**Extract to read**
# # # #
Another reason that occurred to me;
- The pleasure-pain diad, which, its adherents claim, is sufficient to contain all human pathos, is offensively reductionist. For Cicero, who sees himself as a dedicated statesman, a skilled rhetorician, a model prose stylist, an adept philosopher, a careful biographer, and a virtuous friend, the reduction of human experience to mere pleasure and pain represents a direct challenge to his own view of himself--he is a polymath; a many-sided man, the prototypical Renaissance man, whose motives are complex. And will you claim that I, Cicero, am driven by desires and impulses no better than those of an animal!?
The listener will have to be the judge of the final product, but I think we had a good recording session today and I think the final product should be a help to our discussions. One comment during early editing:
We talk a lot about how the division of the principal doctrines is a later and artificial add-on. Here is something that I think will help for this episode as to PD03:
PD03. The limit of quantity in pleasures is the removal of all that is painful. Wherever pleasure is present, as long as it is there, there is neither pain of body, nor of mind, nor of both at once.
In this instance, I am thinking that the conventional numbering tends to minimize the separate and equally important status of the two sentences. I would separate them so that they stand alone:
A: The limit of quantity in pleasures is the removal of all that is painful.
--- That's the sentence you are going to hear from Torquatus over and over and over. But the second in my view makes a separate point:
B: Wherever pleasure is present, as long as it is there, there is neither pain of body, nor of mind, nor of both at once.
--- That's a very important separate point: That not only as established in "A" is the limit of pleasure IN SUM the total absence of pain, but as a second and equally important aspect, IN UNITS of pleasure and pain in discrete areas of our experience, each UNIT is either a pain or a pleasure (and no combination or third alternative) for so long as that unit lasts in that "wherever" area of body or mind. Pleasurable experiences and painful experiences co-exist in different parts of experience like oil and water, but like oil and water they stay separate and do not lose their individual separate nature.
In the discussion featured in this episode, Torquatus continuously stresses point "A." Cicero has allowed Torquatus to state point "B" in Torquatus' prior monologue in Book One.
However when Cicero presses Torquatus on why Epicurus seems to be including two entirely separate things ( 1- pleasures of stimulation, 2- pleasures of normal living which do not involve stimulation) in his definition of "Pleasure," Cicero allows Torquatus in Book Two - at least in the section we focus on today - to refer only to point "A" as evidence for his position.
As I see it, in truth Epicurus' formulation requires both "A" and "B" for clarity: "in sum" the limit of quantity of pleasure in total is arrived at when all pain is removed, but ALSO, all the way along the sequence of "discrete units," each experience of life which is not painful is seen as pleasurable. You have to have both observations at both summary and unitary levels to understand how "absence of pain" has two meanings: One in sum as the limit of quantity, and one in discrete unitary experiences that go to make up that sum.
If true, this observation would mean that both sentences in the form we have them in PD03, which are not stated explicitly in the Letter to Menoeceus, have to be fully developed and understood before the passages in Menoeceus about pleasure -- which lead some to an ascetic interpretation of Epicurus -- can be fully appreciated as not saying that at all.
# # # #
**Data**
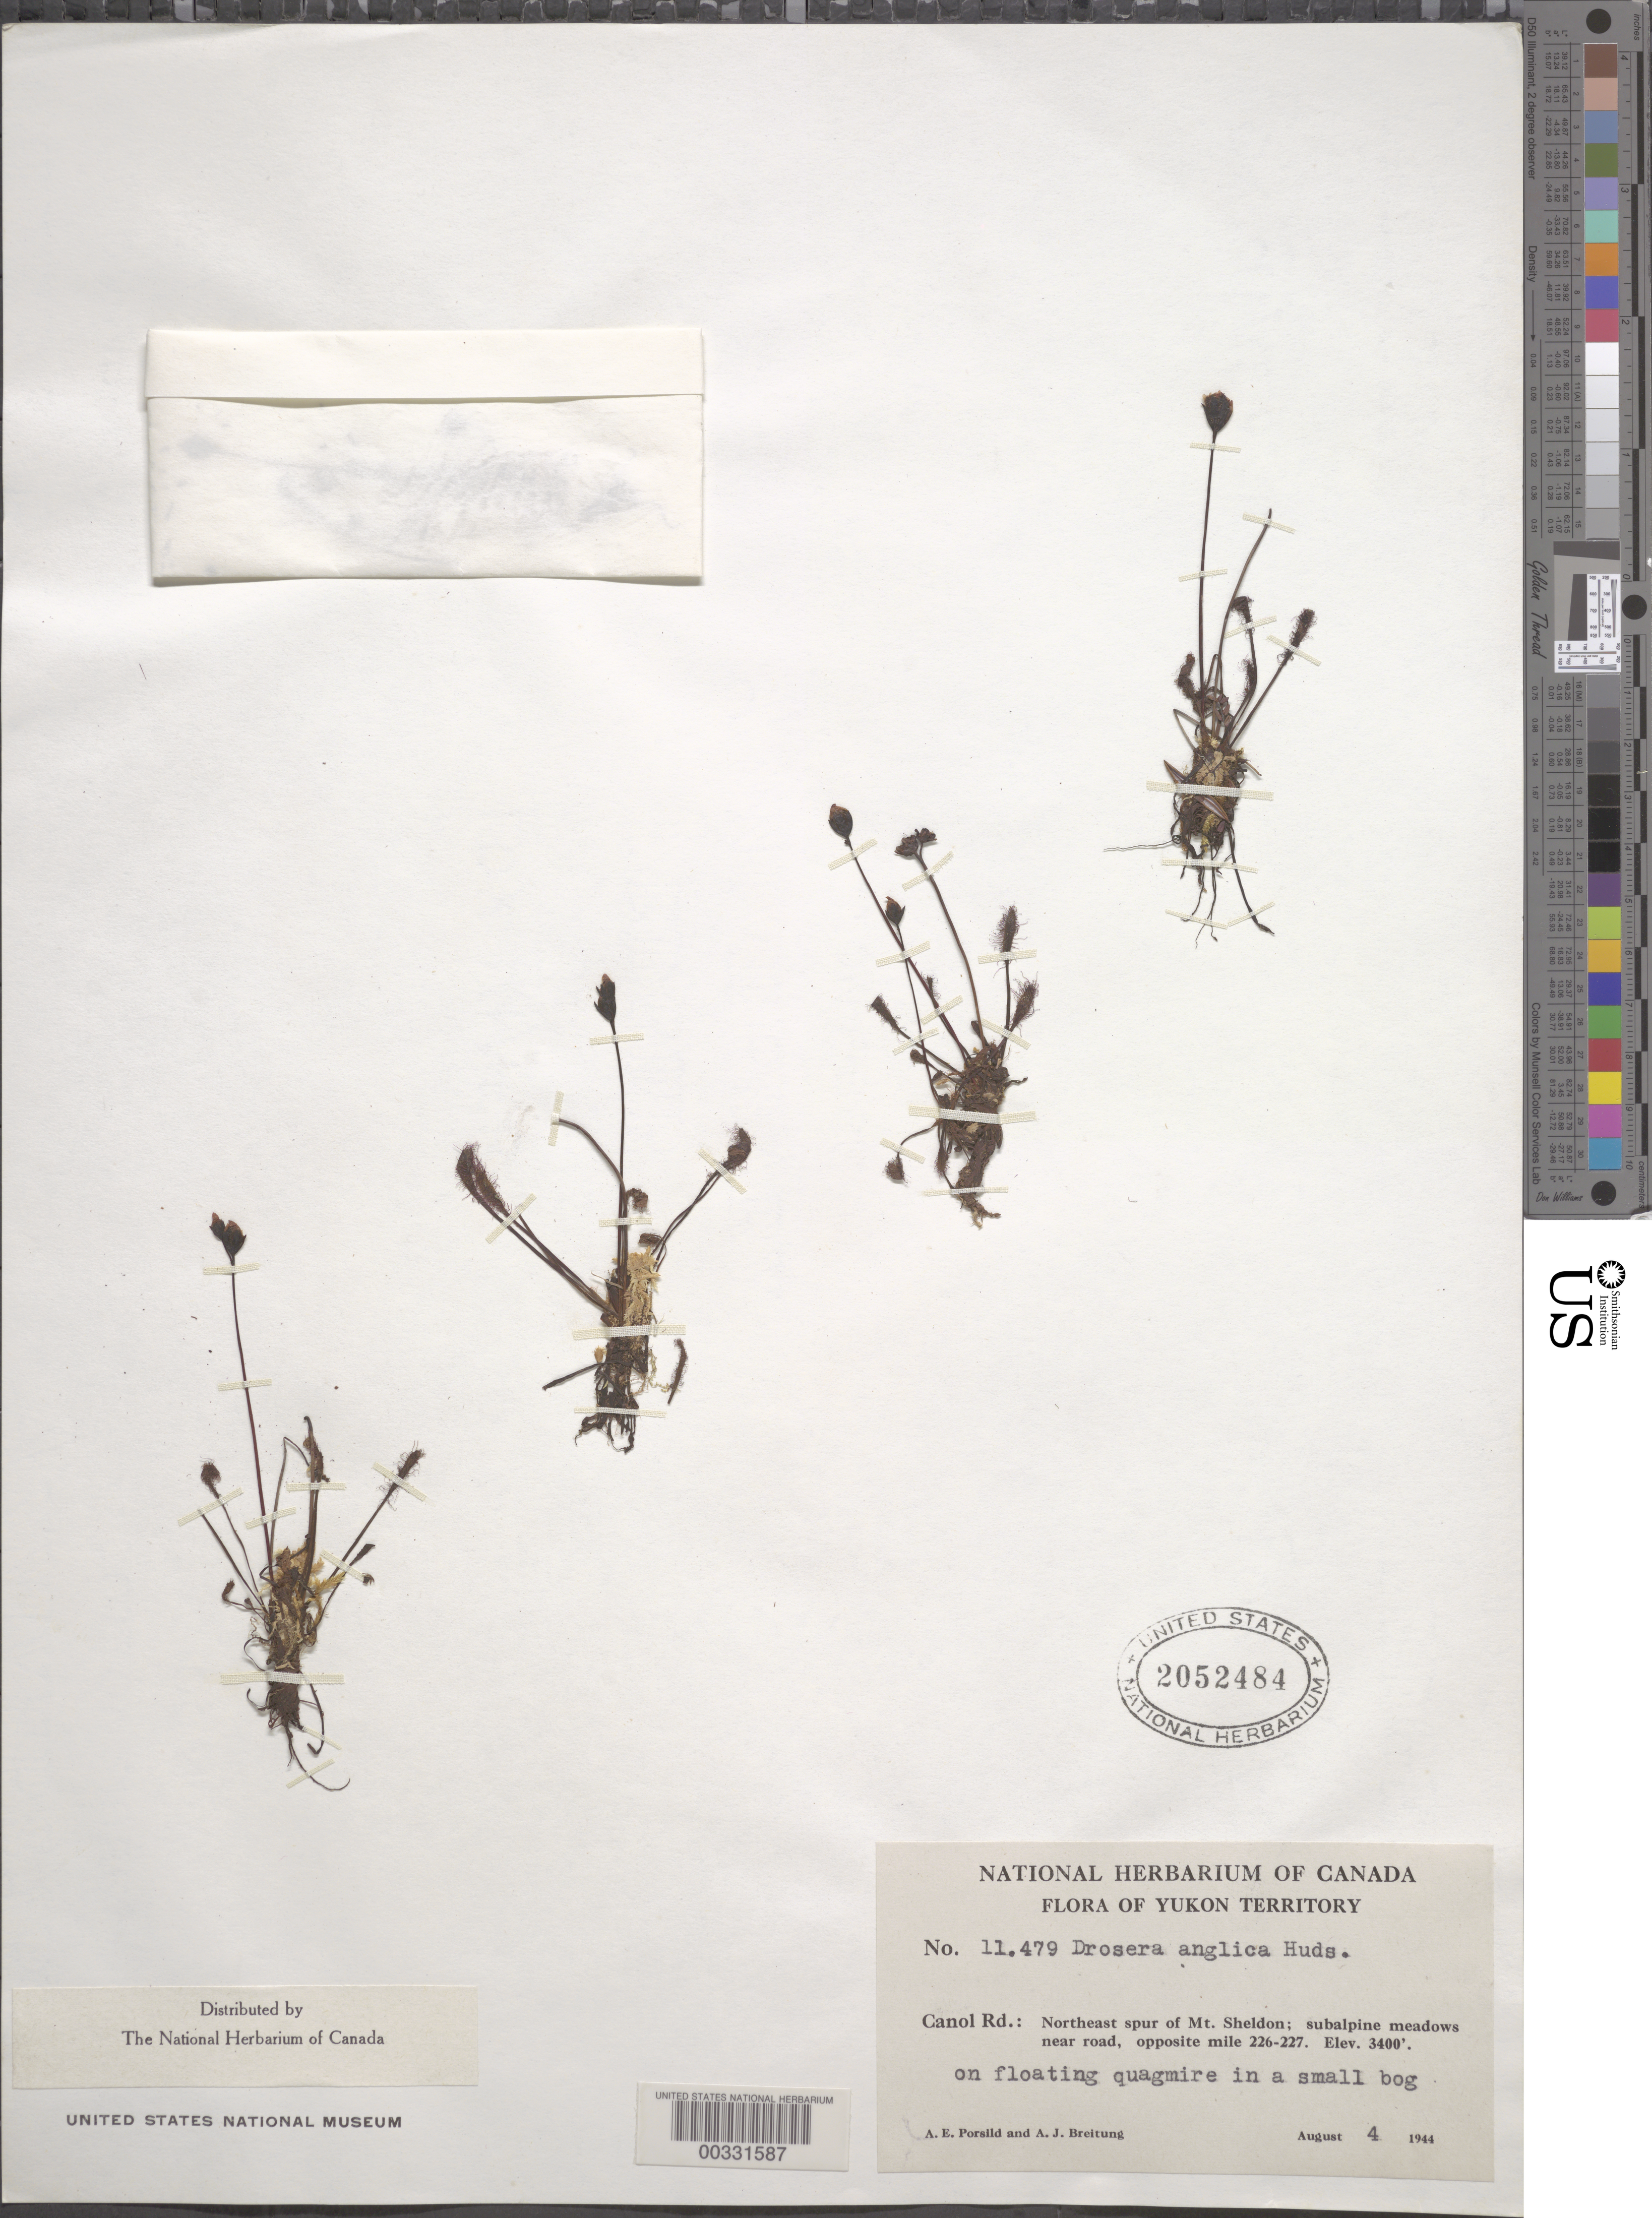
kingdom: Plantae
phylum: Tracheophyta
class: Magnoliopsida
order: Caryophyllales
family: Droseraceae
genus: Drosera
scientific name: Drosera anglica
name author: Huds.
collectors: A. E. Porsild & A. J. Breitung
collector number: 11.479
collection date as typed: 04 Aug 1944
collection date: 1944-08-04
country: Canada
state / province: Yukon Territory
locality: Canol road, ne spur of mt. sheldon, subalpine meadows near road, opposite mile 226-227.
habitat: Subalpine meadows near road on floating quagmire in a small bog.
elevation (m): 1036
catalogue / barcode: US 2052484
# # # #
**Problems to work on**
1. Answer these questions from the commentary on PD03:
(a) What does Cicero see himself as?
(b) Which sentence does the commentary say you will hear from Torquatus over and over?
(c) Which two things does Cicero press Torquatus about Epicurus seeming to include in his definition of "Pleasure"?
2. Extract the part of the commentary on PD03 that begins at the words "--- That's a" and stops after "in Book One.".
3. Write what comes next in the commentary on PD03, starting after its final sentence.
The items play no part in any of this.

**Answers for the tasks**
1.
(a) A dedicated statesman, a skilled rhetorician, a model prose stylist, an adept philosopher, a careful biographer, and a virtuous friend.
(b) "The limit of quantity in pleasures is the removal of all that is painful."
(c) Pleasures of stimulation, and pleasures of normal living which do not involve stimulation.

2.
--- That's a very important separate point: That not only as established in "A" is the limit of pleasure IN SUM the total absence of pain, but as a second and equally important aspect, IN UNITS of pleasure and pain in discrete areas of our experience, each UNIT is either a pain or a pleasure (and no combination or third alternative) for so long as that unit lasts in that "wherever" area of body or mind. Pleasurable experiences and painful experiences co-exist in different parts of experience like oil and water, but like oil and water they stay separate and do not lose their individual separate nature.
In the discussion featured in this episode, Torquatus continuously stresses point "A." Cicero has allowed Torquatus to state point "B" in Torquatus' prior monologue in Book One.

3.
Let's see how this plays out in the podcast.
Well stated Cassius !
Episode 195 of Lucretius Today is Now Available! We cover a lot of material that is very important to several rrecent discussions, so I wanted to get this out as quickly as possible.
Well stated Cassius !
Thank you Godfrey. This point plays a significant point in this episode 195, so if you get a chance to listen and comment I will be very interested.
The quote below from comment #5
Quote
As I see it, in truth Epicurus' formulation requires both "A" and "B" for clarity: "in sum" the limit of quantity of pleasure in total is arrived at when all pleasure is removed, ...
should be:
"As I see it, in truth Epicurus' formulation requires both "A" and "B" for clarity: "in sum" the limit of quantity of pleasure in total is arrived at when all pain is removed, ...
DUH! thank you Martin!!!
In trying to understand Hieronymus' assertion that the absence of pain is not pleasure, the only way that it makes sense to me is if there's a neutral state dividing pleasure and pain. A neutral state does exist according to Cicero, but it would seem that he's ignoring it here in the interest of obfuscation.
Great discussion in this episode!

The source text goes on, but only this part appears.